While the Potomac River forts were being built, planning and surveying was ordered for an enormous new ring of forts to protect the city. Unlike the fortifications under construction, the new forts would defend the city in all directions, not just the most direct route through Arlington. In mid-July, this work was interrupted by the First Battle of Bull Run. As the Army of Northeastern Virginia marched south to Manassas, the soldiers previously assigned to construction duties marched instead to battle. In the days that followed the Union defeat at Bull Run, panicked efforts were made to defend Washington from what was perceived as an imminent Confederate attack. The makeshift trenches and earthworks that resulted were largely confined to Arlington and the direct approaches to Washington.

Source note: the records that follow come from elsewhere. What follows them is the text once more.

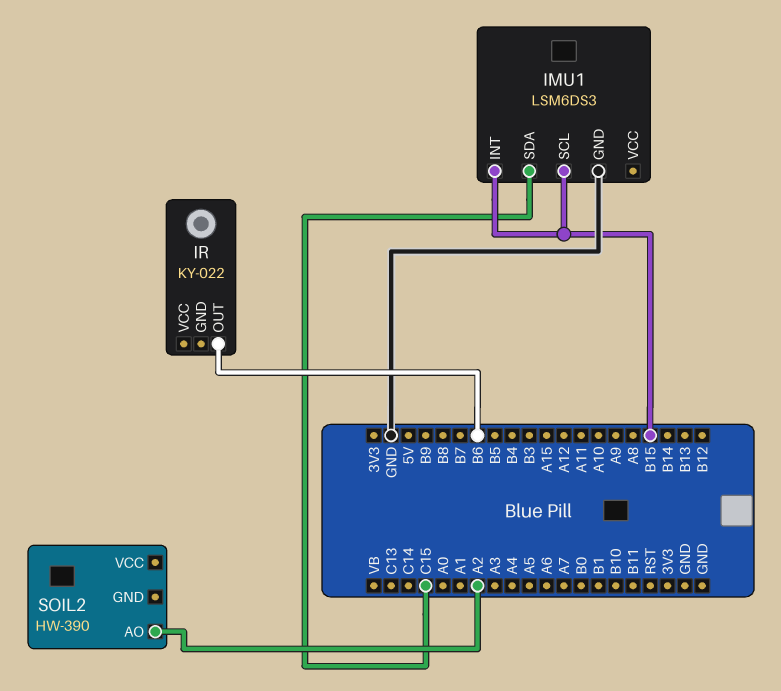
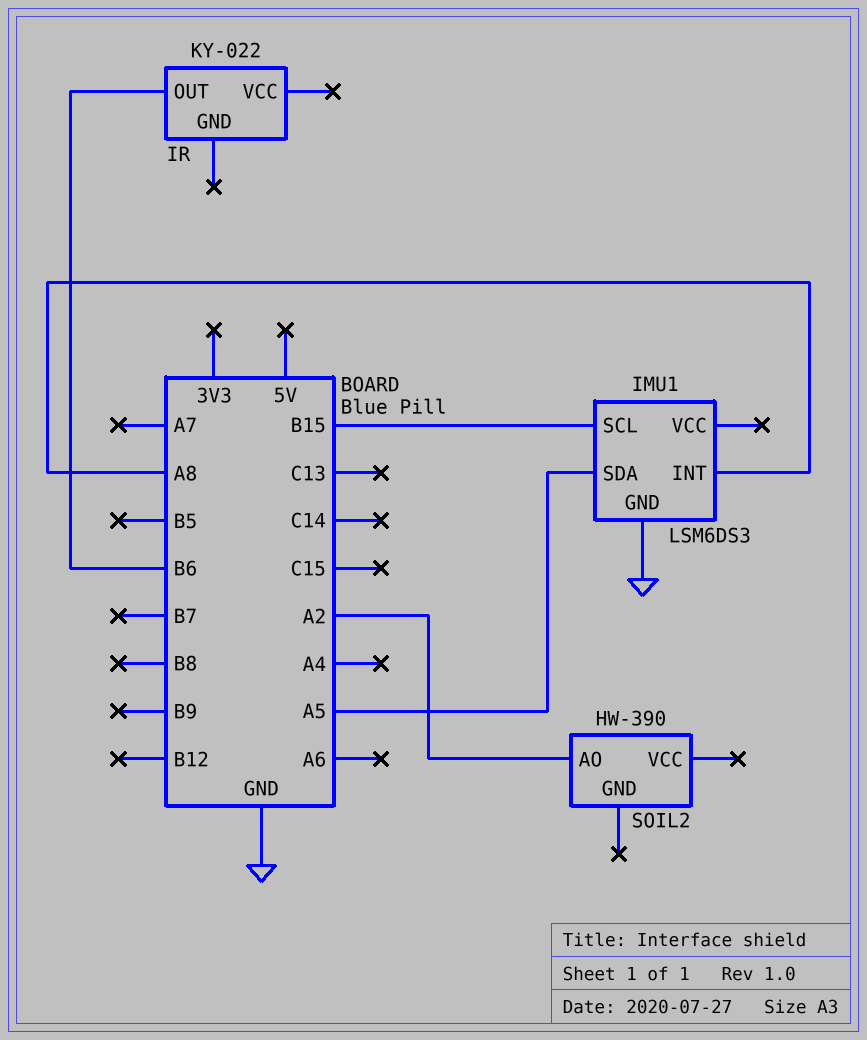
IMU1 pin INT: B15 -> A8
IMU1 pin SDA: C15 -> A5

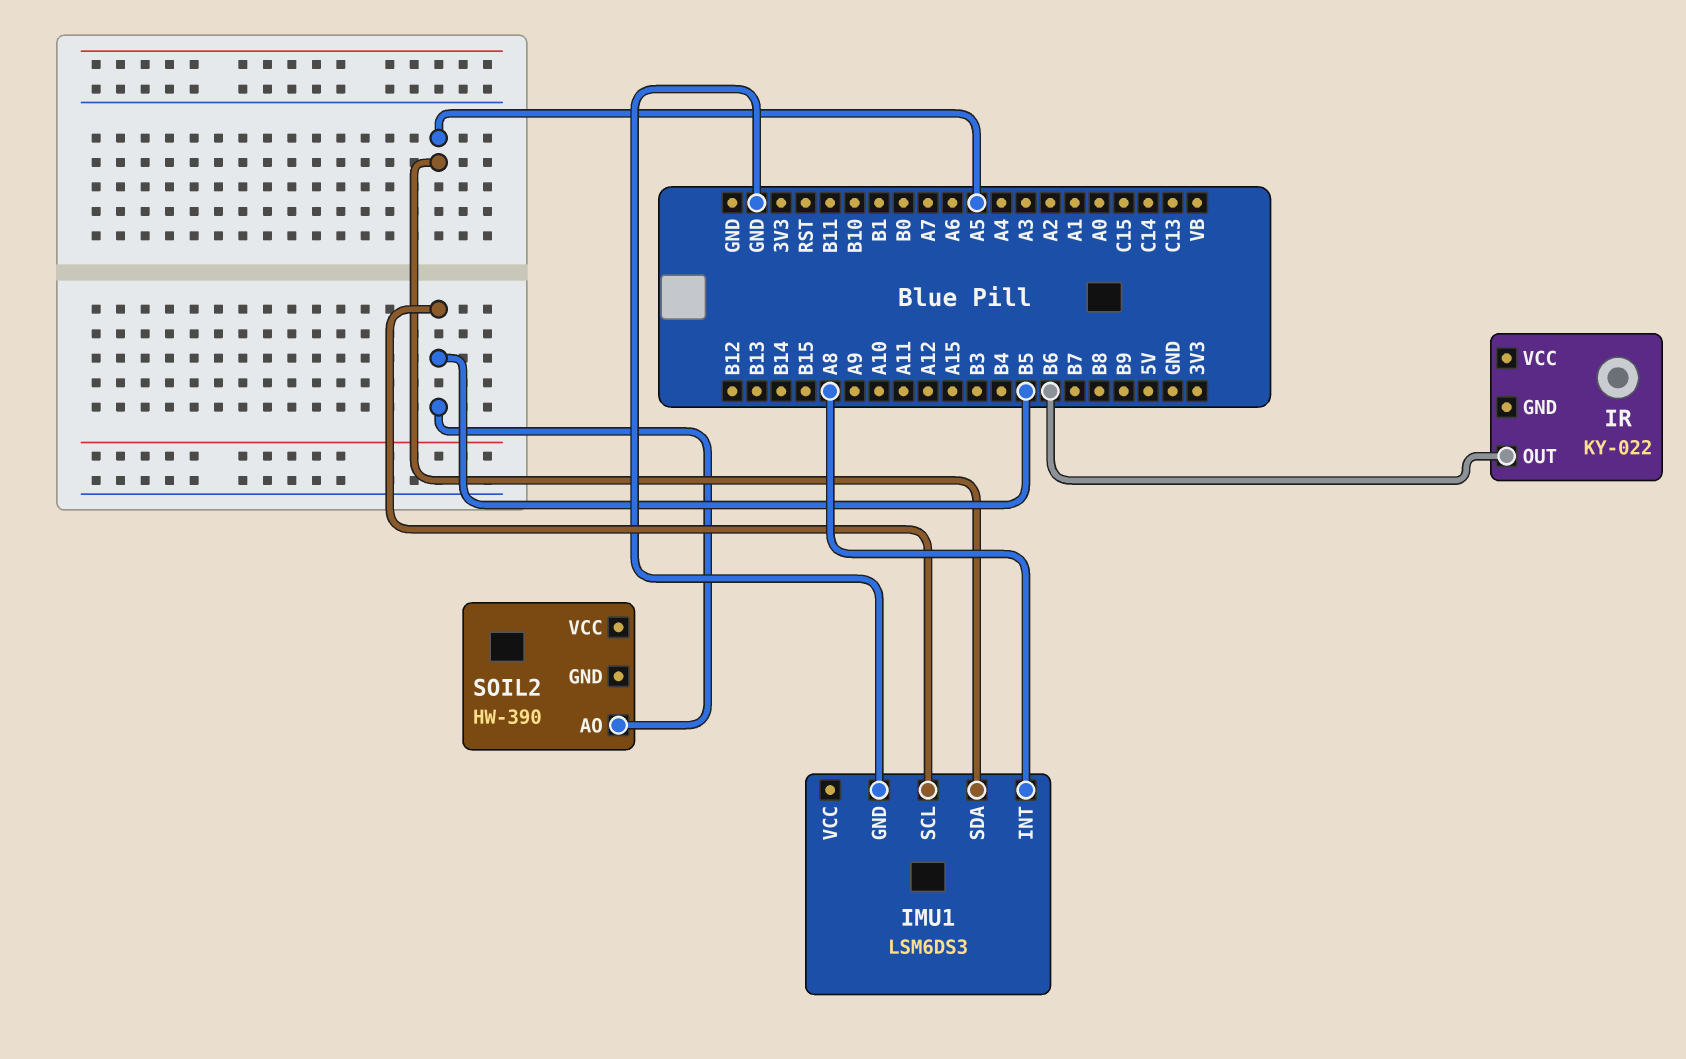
IMU1 pin SCL: B15 -> B5
SOIL2 pin AO: A2 -> B5

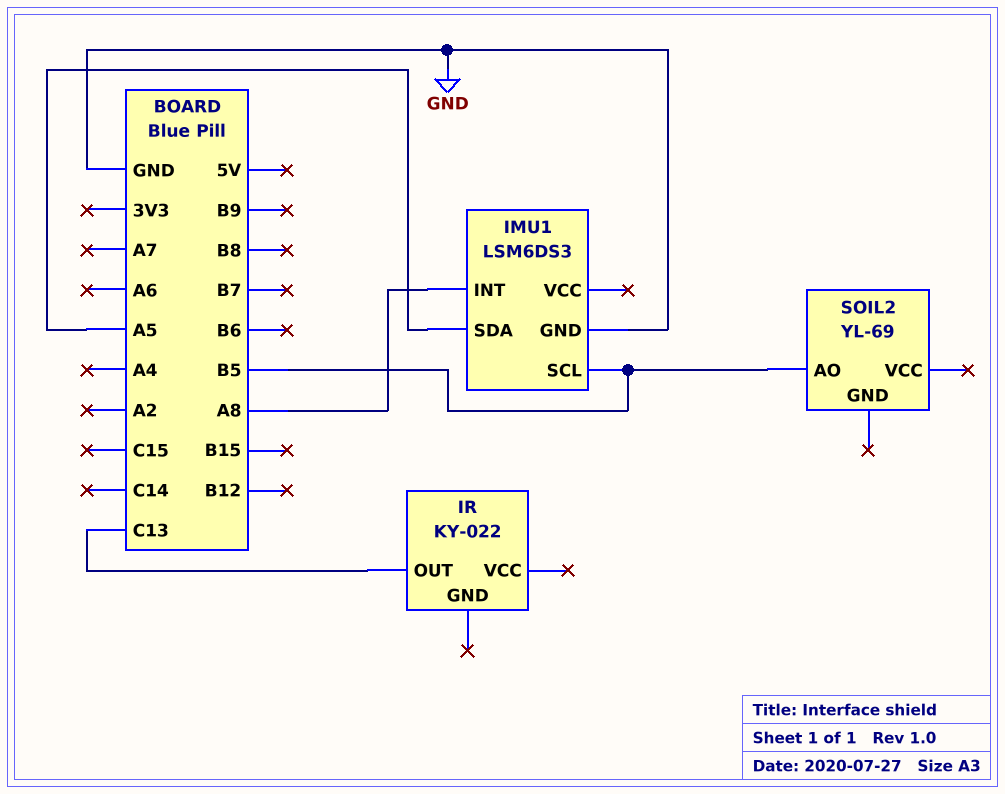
IR pin OUT: B6 -> C13
SOIL2: HW-390 -> YL-69

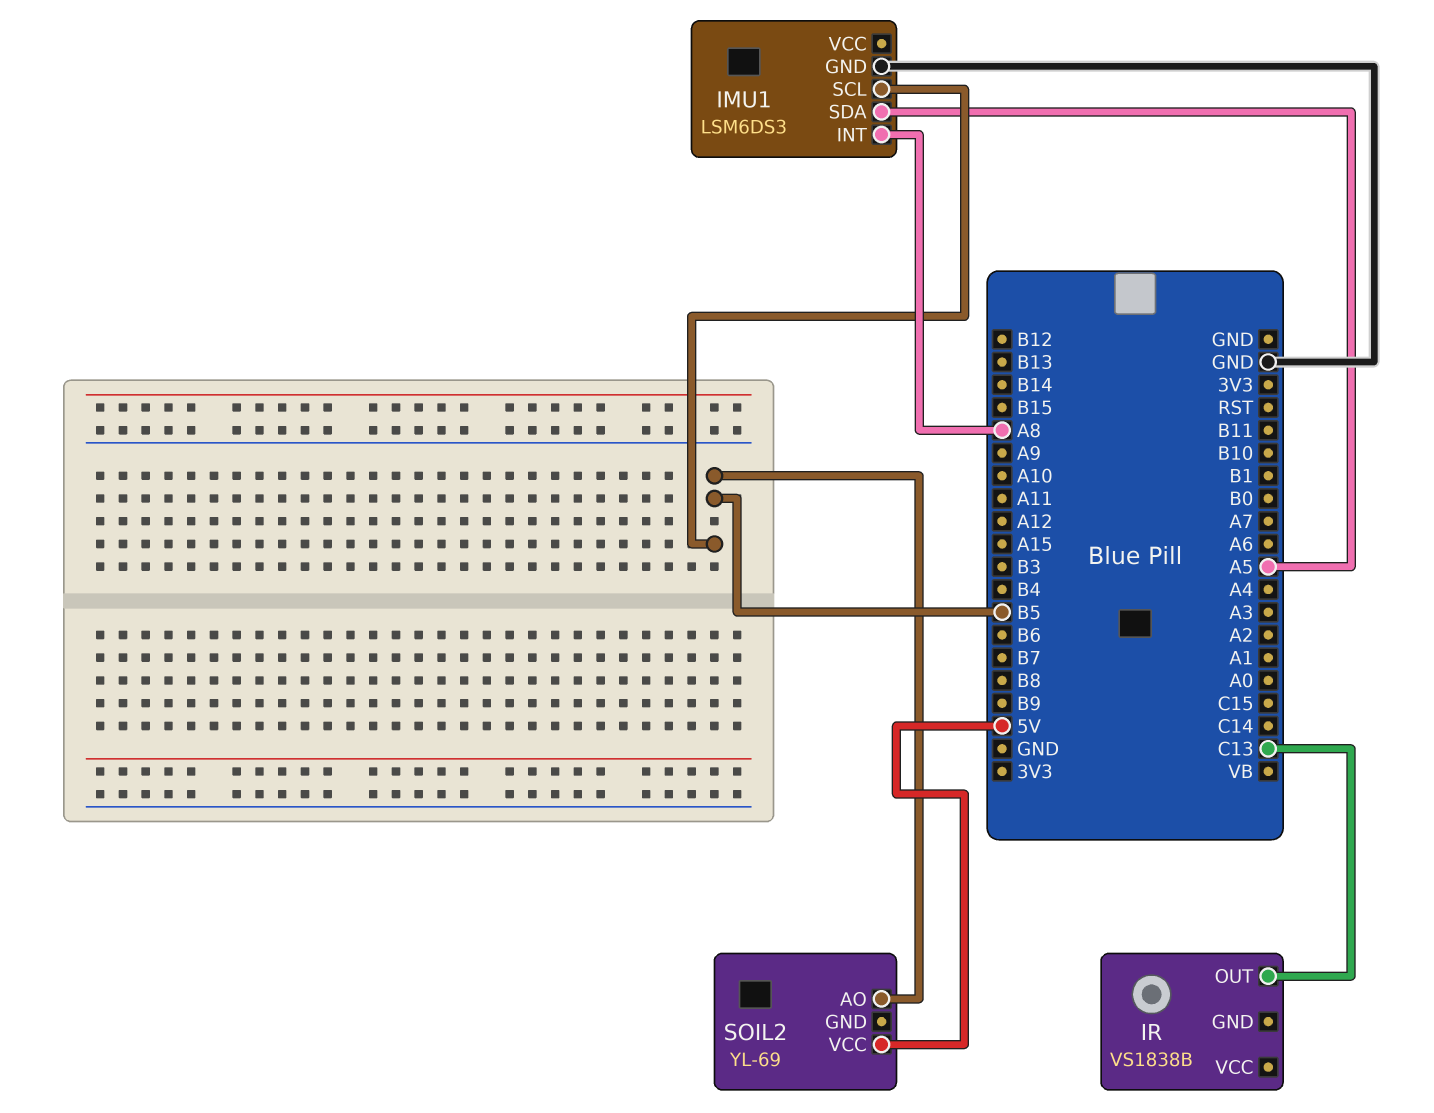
IR: KY-022 -> VS1838B
SOIL2 pin VCC: none -> 5V

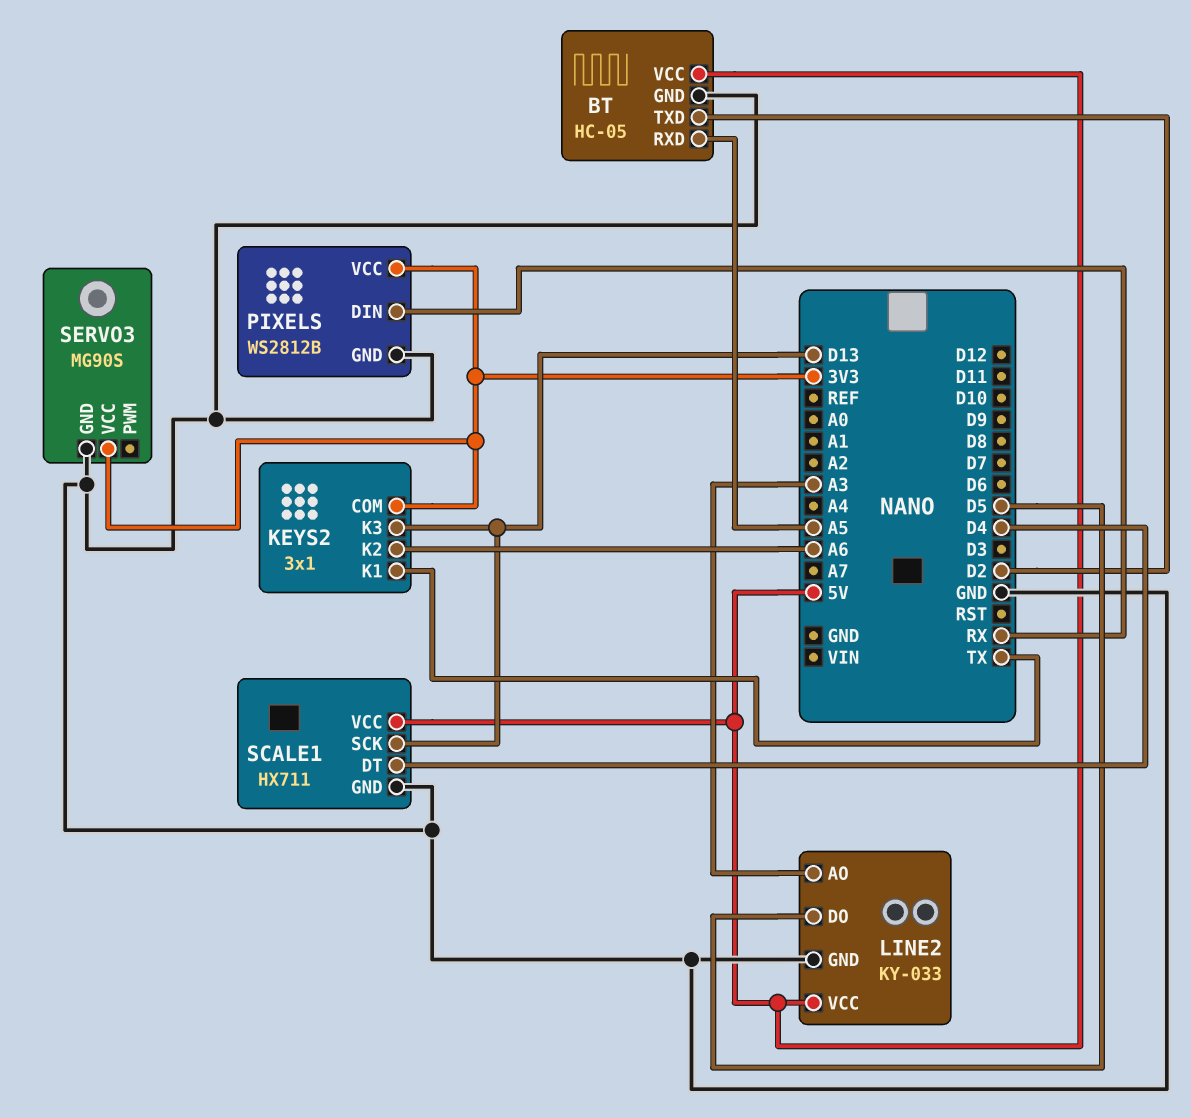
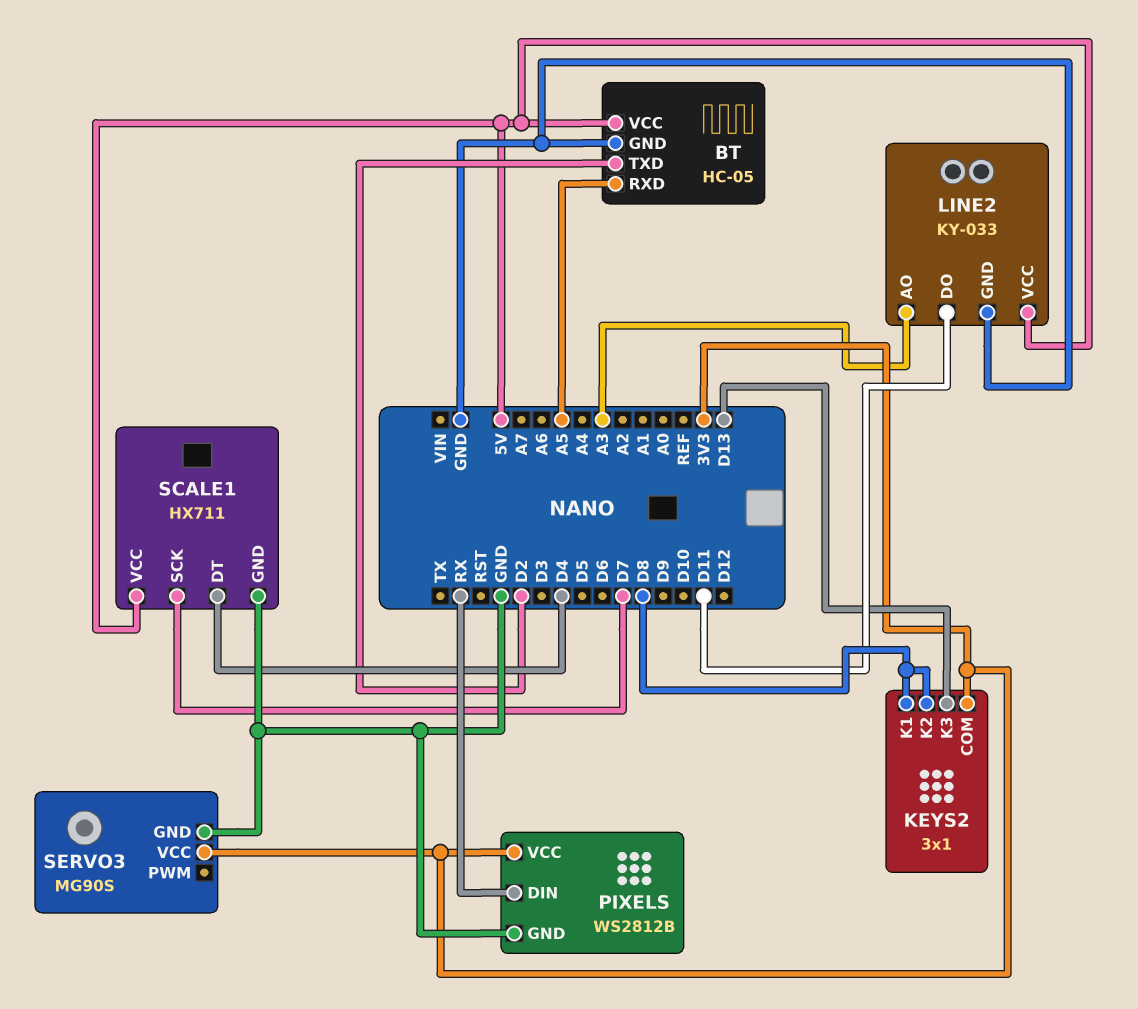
KEYS2 pin K1: TX -> D8
KEYS2 pin K2: A6 -> D8
LINE2 pin DO: D5 -> D11
SCALE1 pin SCK: D13 -> D7

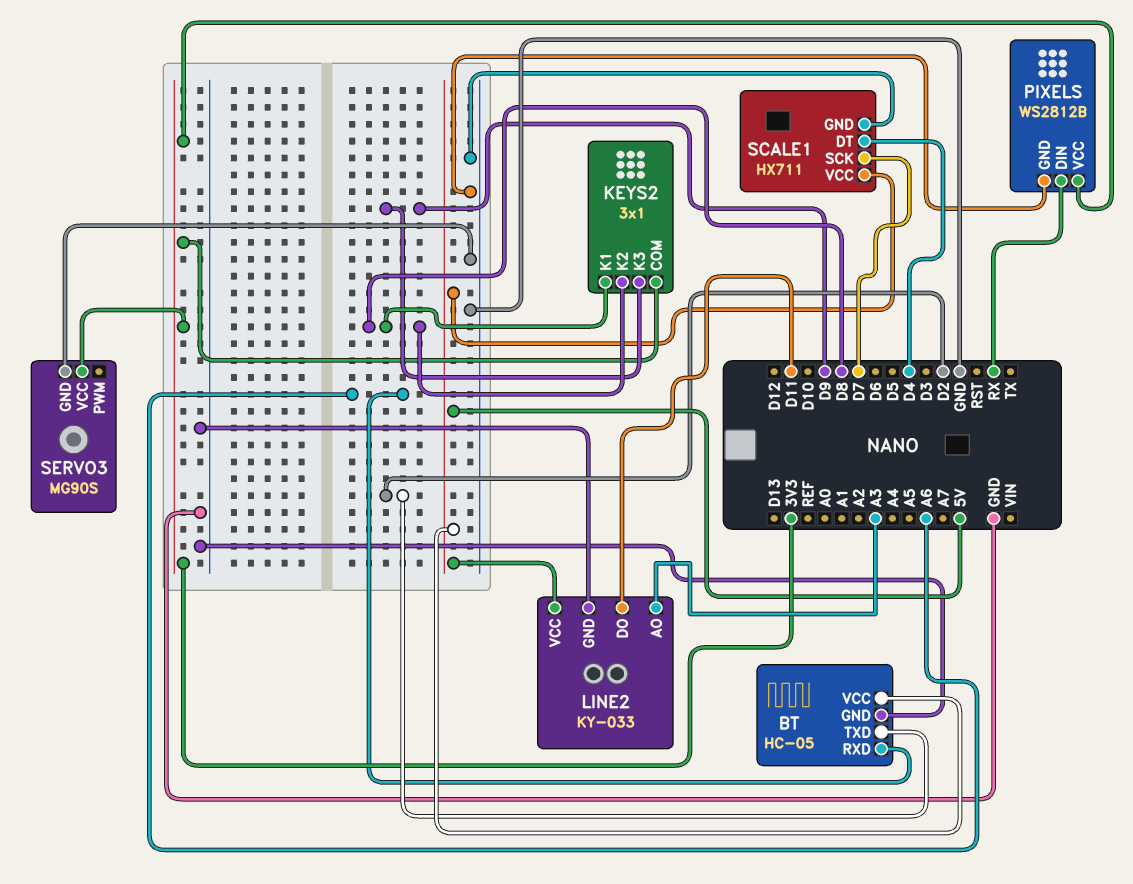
BT pin RXD: A5 -> A6
KEYS2 pin K3: D13 -> D9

On July 26, 1861, five days after the battle, Maj. Gen. George B. McClellan was named commander of the military district of Washington and the subsequently renamed Army of the Potomac. Upon arriving in Washington, McClellan was appalled by the condition of the city's defenses.

In no quarter were the dispositions for defense such as to offer a vigorous resistance to a respectable body of the enemy, either in the position and numbers of the troops or the number and character of the defensive works... not a single defensive work had been commenced on the Maryland side. There was nothing to prevent the enemy shelling the city from heights within easy range, which could be occupied by a hostile column almost without resistance.

To remedy the situation, one of McClellan's first orders upon taking command was to greatly expand the defenses of Washington. At all points of the compass, forts and entrenchments would be constructed in sufficient strength to defeat any attack. Alexandria, which contained the southern terminus of the Chesapeake and Ohio Canal and one of the largest ports in the Chesapeake Bay, was an object of "anxious study."

== Planning and construction ==
It was named for US Navy Commander James H. Ward, killed at Mathias Point. It was designed with a perimeter of 540 yards and platforms for 24 guns. Later, a 100-pound Parrott gun was added. The larger guns made the fort vulnerable if besieged. In 1863, the perimeter was expanded to 818 yards with room for 36 guns.

Gen. John Newton, who was in charge of the forts south of Four Mile Run, supervised the construction and managed the flow of men and material.

Liberated slaves, also known as "contrabands", helped build the defenses to protect Washington from invasion by Confederate forces during the Civil War. The Fort was named for the first Union naval officer to die in the war. Fort Ward never saw any attacks, and was dismantled in November 1865, though many African- Americans continued to live there into the 1900s.

== Fort Ward Museum ==
The fort is now a part of the City of Alexandria's 45 acre Fort Ward Museum and Historic Site adjacent to Braddock Road, and the museum offers rotating exhibits on American Civil War subjects and a Civil War library. It is listed on the National Register of Historic Places and hosts Civil War and Revolutionary War reenactments. The historic area now includes a museum, an Officer's Hut, Ceremonial Gate, and reconstructed northwest bastion. The site can be found at 4301 West Braddock Road in Alexandria, Virginia.

In the early 1960s, the land was bought by the city of Alexandria to stop a housing development. The city took 44 acres across Braddock Road from Episcopal High School, reconstructed the old fort and made a park.